## Texto de estudo
Endocardite por S. aureus: Manejo do Cateter e Antibioticoterapia

HSL/Sírio - Hospital Sírio-Libanês (SP) — Prova 2024

Enunciado

Mulher, 50 anos, diabética, hipertensa, com doença renal crônica dialítica, em uso de cateter de longa duração, foi internada por infecção de corrente sanguínea associada a cateter por S.aureus ultrassensível. Está em uso de oxacilina há sete dias, com melhora importante dos parâmetros inflamatórios. O ecocardiograma transesofágico mostrou vegetações. Entre as opções abaixo, a melhor conduta neste caso é:

Alternativas

  1. A) Manter a antibioticoterapia intra-hospitalar mais sete dias e trocar o cateter.
  2. B) Manter a antibioticoterapia intra-hospitalar mais sete dias e repetir o ecocardiograma.
  3. C) Manter a antibioticoterapia intra-hospitalar mais sete dias e manter o cateter.
  4. D) Trocar o cateter e dar alta para a paciente com antibiótico oral.
  5. E) Manter o cateter atual e dar alta para a paciente com antibiótico oral.

Pérola Clínica

Infecção de corrente sanguínea por S.aureus + cateter + vegetações → Remover cateter e prolongar ATB IV para tratar endocardite.

Resumo-Chave

A presença de vegetações no ecocardiograma transesofágico em um paciente com infecção de corrente sanguínea associada a cateter por S. aureus ultrassensível (MSSA) configura endocardite infecciosa. Nesses casos, a remoção do cateter infectado é mandatório, e a antibioticoterapia intravenosa prolongada (geralmente 4-6 semanas) é essencial para erradicar a infecção e prevenir recidivas.

## Dados fornecidos
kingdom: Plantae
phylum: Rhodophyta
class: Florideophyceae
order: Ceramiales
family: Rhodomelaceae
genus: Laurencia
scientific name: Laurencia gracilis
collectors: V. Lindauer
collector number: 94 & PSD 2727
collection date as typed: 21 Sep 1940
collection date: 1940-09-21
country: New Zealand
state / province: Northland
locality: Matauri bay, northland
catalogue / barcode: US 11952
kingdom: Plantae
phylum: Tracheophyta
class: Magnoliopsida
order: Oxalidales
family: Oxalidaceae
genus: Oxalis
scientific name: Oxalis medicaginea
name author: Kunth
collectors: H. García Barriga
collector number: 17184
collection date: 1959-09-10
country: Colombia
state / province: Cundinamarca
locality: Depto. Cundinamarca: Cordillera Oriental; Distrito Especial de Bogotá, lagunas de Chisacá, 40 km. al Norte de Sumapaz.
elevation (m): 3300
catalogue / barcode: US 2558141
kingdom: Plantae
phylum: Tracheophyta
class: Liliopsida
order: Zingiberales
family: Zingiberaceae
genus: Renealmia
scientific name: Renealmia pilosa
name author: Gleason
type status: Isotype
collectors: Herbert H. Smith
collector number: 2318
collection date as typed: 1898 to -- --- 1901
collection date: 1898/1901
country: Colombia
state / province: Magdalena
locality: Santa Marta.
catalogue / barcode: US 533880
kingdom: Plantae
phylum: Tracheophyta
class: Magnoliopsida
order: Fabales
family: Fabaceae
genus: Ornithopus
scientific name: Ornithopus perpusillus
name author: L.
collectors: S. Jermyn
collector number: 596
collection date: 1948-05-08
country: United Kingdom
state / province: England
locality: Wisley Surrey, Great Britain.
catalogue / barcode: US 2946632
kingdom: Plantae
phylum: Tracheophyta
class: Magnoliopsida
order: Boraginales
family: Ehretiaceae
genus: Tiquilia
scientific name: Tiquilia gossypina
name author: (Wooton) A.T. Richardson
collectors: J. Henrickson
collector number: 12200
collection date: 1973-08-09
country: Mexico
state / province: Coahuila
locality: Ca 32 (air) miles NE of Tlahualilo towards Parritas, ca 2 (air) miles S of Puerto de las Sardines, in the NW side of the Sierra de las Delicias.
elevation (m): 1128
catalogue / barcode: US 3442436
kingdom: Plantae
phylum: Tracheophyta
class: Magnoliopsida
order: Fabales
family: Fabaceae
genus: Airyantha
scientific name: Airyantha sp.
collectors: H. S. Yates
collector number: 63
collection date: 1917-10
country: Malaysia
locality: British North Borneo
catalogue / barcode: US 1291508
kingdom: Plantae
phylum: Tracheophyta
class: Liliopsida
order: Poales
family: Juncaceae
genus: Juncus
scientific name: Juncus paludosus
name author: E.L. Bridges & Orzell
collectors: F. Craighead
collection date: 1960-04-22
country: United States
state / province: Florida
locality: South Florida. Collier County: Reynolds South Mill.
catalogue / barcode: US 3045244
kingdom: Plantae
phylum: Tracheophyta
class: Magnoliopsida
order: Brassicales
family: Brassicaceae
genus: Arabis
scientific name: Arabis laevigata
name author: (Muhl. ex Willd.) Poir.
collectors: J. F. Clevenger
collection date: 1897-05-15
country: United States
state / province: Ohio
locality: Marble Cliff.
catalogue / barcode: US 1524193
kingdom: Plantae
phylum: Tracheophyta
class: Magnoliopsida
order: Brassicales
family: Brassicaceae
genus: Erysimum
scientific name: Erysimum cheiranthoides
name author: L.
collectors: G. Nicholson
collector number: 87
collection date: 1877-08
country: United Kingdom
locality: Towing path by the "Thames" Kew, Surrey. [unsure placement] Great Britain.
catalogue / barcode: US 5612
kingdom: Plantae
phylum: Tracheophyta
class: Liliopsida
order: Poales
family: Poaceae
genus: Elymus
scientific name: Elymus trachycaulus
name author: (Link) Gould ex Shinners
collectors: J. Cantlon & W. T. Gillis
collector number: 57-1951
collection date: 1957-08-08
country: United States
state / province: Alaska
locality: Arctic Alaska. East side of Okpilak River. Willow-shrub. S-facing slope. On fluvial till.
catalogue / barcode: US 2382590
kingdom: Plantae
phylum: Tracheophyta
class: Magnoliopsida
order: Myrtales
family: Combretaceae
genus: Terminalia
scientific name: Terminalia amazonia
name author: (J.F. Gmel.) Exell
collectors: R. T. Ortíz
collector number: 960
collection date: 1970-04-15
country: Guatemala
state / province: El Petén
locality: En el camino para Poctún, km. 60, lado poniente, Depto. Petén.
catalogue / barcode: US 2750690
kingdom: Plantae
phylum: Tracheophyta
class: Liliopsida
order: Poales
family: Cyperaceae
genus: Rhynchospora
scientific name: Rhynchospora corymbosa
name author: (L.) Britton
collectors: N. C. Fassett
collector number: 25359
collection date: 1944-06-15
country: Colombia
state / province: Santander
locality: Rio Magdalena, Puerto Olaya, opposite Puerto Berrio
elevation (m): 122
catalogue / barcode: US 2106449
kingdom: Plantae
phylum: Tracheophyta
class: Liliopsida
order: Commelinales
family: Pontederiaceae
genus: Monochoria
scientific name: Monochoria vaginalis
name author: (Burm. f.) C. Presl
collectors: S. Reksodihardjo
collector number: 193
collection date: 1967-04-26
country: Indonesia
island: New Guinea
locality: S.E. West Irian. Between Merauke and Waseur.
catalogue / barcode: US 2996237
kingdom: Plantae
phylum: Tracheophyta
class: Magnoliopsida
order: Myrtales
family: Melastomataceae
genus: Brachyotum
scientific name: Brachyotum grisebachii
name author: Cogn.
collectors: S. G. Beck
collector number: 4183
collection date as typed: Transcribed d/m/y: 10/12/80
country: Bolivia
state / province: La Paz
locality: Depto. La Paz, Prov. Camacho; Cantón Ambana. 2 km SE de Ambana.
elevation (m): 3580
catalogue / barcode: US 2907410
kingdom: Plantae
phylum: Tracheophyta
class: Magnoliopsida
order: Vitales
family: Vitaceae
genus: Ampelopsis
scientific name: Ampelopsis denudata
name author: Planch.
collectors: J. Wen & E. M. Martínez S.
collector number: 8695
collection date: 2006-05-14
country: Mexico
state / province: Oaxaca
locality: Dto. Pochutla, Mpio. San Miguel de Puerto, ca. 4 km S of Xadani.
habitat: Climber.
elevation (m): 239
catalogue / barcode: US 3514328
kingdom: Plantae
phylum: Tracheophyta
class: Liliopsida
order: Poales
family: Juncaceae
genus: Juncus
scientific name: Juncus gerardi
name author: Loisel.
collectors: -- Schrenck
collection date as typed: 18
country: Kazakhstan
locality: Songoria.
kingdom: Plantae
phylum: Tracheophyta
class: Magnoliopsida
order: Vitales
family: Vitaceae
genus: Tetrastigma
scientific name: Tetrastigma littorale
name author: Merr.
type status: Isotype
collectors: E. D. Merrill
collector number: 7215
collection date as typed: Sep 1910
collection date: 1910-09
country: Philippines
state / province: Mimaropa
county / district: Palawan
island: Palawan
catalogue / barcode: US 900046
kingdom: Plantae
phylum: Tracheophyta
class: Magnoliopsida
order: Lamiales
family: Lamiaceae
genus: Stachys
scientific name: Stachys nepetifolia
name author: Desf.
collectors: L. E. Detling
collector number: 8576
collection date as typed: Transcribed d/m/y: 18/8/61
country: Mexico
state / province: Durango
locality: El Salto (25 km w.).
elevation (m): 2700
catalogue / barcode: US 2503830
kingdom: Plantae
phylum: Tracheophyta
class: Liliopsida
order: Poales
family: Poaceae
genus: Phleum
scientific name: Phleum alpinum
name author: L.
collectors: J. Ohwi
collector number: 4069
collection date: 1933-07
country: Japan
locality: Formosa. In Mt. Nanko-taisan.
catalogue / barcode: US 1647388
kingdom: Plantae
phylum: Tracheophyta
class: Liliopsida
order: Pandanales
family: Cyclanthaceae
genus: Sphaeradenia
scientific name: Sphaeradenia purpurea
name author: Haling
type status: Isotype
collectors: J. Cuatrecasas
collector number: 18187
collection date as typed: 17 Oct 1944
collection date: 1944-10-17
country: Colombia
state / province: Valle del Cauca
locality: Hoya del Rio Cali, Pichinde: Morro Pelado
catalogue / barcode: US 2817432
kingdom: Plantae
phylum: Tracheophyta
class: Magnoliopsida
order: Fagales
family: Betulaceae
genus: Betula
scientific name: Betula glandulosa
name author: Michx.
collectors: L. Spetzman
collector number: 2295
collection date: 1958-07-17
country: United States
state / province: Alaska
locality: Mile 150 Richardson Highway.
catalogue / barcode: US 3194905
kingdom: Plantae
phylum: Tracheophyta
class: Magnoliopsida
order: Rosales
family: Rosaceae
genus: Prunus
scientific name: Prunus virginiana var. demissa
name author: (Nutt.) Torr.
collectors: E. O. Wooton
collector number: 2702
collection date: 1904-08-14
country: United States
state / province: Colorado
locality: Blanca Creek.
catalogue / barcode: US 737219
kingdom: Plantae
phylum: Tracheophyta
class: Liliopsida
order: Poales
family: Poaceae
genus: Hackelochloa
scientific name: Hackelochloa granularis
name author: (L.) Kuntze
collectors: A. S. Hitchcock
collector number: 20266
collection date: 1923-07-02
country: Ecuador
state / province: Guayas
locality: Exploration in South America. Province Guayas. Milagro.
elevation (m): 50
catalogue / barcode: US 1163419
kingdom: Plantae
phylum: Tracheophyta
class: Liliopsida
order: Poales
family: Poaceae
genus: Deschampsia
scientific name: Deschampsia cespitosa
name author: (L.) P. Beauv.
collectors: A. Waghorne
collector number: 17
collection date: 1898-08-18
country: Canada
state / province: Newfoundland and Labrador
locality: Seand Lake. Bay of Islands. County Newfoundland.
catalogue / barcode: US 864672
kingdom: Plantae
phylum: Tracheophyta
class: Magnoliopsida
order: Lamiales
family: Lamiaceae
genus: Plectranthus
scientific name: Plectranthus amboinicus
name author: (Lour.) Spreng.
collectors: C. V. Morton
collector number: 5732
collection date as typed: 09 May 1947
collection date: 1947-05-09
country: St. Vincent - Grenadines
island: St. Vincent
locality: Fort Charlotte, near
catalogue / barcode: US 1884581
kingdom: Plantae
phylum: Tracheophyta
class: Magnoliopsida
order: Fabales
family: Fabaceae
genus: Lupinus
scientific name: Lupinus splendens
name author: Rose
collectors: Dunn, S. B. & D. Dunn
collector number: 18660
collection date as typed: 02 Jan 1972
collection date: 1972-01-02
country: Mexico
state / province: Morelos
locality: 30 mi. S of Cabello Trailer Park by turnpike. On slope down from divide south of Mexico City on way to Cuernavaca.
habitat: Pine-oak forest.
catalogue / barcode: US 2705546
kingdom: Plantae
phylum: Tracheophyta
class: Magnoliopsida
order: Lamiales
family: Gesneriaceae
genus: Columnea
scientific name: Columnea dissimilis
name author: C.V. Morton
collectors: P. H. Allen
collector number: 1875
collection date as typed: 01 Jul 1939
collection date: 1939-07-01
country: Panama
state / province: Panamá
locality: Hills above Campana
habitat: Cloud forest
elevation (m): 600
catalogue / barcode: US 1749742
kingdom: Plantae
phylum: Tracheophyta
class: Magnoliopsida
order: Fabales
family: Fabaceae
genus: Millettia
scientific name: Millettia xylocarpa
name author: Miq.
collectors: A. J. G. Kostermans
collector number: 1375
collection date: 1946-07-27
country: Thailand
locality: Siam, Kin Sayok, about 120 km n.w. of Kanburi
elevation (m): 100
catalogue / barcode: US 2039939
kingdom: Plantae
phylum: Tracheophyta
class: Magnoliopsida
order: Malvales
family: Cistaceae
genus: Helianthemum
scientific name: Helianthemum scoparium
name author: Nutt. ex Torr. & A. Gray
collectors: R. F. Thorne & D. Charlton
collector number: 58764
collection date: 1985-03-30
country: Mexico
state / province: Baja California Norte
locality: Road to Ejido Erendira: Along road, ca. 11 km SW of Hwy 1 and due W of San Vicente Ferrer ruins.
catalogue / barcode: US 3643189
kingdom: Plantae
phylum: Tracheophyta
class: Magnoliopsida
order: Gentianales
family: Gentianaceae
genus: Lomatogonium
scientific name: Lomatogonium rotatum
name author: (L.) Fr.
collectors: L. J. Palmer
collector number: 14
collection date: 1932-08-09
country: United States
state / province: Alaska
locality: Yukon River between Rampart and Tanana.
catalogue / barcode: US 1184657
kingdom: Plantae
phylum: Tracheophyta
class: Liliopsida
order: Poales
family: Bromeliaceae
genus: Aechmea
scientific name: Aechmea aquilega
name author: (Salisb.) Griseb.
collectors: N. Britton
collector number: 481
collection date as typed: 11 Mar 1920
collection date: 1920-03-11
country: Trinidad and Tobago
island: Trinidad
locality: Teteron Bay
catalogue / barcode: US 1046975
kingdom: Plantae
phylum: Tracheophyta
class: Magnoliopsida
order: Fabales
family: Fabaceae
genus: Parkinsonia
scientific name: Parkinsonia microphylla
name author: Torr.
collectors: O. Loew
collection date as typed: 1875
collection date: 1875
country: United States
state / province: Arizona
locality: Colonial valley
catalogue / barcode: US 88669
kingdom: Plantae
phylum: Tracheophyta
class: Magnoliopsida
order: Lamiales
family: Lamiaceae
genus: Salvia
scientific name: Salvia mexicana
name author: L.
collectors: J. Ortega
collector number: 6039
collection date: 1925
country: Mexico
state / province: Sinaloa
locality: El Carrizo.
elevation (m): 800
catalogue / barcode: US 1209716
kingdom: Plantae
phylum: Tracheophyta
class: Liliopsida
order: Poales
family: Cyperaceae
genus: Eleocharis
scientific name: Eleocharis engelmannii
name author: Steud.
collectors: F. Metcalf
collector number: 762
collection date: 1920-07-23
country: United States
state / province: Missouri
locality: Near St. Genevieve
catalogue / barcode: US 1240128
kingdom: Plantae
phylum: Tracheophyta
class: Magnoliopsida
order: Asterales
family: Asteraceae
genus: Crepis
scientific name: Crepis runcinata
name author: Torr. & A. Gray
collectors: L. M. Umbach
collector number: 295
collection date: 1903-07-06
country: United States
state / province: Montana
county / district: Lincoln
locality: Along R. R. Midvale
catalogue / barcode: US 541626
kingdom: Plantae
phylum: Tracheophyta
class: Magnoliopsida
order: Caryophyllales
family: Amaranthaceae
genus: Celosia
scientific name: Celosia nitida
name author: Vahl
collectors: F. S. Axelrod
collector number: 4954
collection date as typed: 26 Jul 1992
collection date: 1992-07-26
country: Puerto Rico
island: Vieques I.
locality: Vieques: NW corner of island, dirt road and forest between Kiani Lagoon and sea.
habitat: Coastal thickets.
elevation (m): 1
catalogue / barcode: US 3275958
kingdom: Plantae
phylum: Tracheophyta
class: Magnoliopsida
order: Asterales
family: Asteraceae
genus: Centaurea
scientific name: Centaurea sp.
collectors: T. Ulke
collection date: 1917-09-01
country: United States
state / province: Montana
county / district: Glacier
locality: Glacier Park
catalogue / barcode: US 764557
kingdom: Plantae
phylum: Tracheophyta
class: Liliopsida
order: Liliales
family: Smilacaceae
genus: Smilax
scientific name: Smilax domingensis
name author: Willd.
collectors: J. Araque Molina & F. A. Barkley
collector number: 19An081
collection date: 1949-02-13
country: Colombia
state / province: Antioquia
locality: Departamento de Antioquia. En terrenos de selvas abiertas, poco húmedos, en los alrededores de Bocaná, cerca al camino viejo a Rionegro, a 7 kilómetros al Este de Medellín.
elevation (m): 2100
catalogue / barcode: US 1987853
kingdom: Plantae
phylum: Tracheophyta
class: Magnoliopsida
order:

## Atividade
Extraia integralmente o texto sobre endocardite por S. aureus, reproduzindo-o sem nenhuma alteração.

## Resolução do problema
Endocardite por S. aureus: Manejo do Cateter e Antibioticoterapia

HSL/Sírio - Hospital Sírio-Libanês (SP) — Prova 2024

Enunciado

Mulher, 50 anos, diabética, hipertensa, com doença renal crônica dialítica, em uso de cateter de longa duração, foi internada por infecção de corrente sanguínea associada a cateter por S.aureus ultrassensível. Está em uso de oxacilina há sete dias, com melhora importante dos parâmetros inflamatórios. O ecocardiograma transesofágico mostrou vegetações. Entre as opções abaixo, a melhor conduta neste caso é:

Alternativas

  1. A) Manter a antibioticoterapia intra-hospitalar mais sete dias e trocar o cateter.
  2. B) Manter a antibioticoterapia intra-hospitalar mais sete dias e repetir o ecocardiograma.
  3. C) Manter a antibioticoterapia intra-hospitalar mais sete dias e manter o cateter.
  4. D) Trocar o cateter e dar alta para a paciente com antibiótico oral.
  5. E) Manter o cateter atual e dar alta para a paciente com antibiótico oral.

Pérola Clínica

Infecção de corrente sanguínea por S.aureus + cateter + vegetações → Remover cateter e prolongar ATB IV para tratar endocardite.

Resumo-Chave

A presença de vegetações no ecocardiograma transesofágico em um paciente com infecção de corrente sanguínea associada a cateter por S. aureus ultrassensível (MSSA) configura endocardite infecciosa. Nesses casos, a remoção do cateter infectado é mandatório, e a antibioticoterapia intravenosa prolongada (geralmente 4-6 semanas) é essencial para erradicar a infecção e prevenir recidivas.